Smith also wanted to clarify that the plan is neither complete or a done deal, saying that

“The County has invited this engagement on the preliminary draft and is receptive to clarifying language that may be causing confusion,” she continued adding that “adopting the plan doesn’t mean everything in it will happen; it is functionally a trail map or guide for the County to follow as it has the capacity to work on these complex issues. “For more than 40 years, citizens in this County have been debating the impacts and benefits of tourism/visitation. This is a first stab at addressing community concerns and opening of the dialogue about how we manage it going forward. We welcome constructive input.”

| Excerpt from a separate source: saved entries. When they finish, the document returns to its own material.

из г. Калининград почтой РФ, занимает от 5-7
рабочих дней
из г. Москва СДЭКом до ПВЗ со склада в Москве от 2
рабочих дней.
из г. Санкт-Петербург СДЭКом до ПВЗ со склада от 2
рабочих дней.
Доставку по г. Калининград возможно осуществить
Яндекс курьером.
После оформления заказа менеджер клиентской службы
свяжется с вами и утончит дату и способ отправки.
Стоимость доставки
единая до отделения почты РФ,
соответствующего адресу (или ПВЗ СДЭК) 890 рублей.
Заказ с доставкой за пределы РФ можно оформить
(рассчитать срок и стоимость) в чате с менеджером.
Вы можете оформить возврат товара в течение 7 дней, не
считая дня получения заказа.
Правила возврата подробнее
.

Tribal input has also not been added to the plan at this point. Tribal engagement, according to Smith, will occur after local feedback and input has been received and a complete enough draft plan can be shared with tribal governments.

“We are reviewing and consolidating the comments, and providing a Frequently Asked Questions piece on the to address common themes,” Smith explained. ”We will return to Council and make suggestions on any language changes, and request their guidance on next steps with the community and tribal engagement.”

Angela Broderick, SJC Environmental Stewardship Department’s Climate and Sustainability Coordinator wanted to clear up some confusion about the plan, “There seems to be a misconception that the SDMP is somehow focused on increasing tourism and is not being created with the local community’s needs in mind. This is certainly not the case; we’ve centered the well-being of the islands and islanders as a driving force in this work. Finding a fair middle ground is tricky work given the myriad perspectives and range of ways locals are impacted by, and benefit from, tourism. There are no goals to increase tourism in the plan. There is,” she continued, “an overall endeavor to apply a sustainability lens to the tourism we have through measures such as assessing capacity and impacts, creating stability for local businesses, deeper integration of the stewardship ethos, and infrastructure improvements which help preserve the islands as a destination. As Kendra said, this work is still evolving, and we hope the community will unite under the common cause of caring about our islands.”

To read the full plan, visit

“We are open to feedback and look forward to continuing this important dialogue,” Smith said.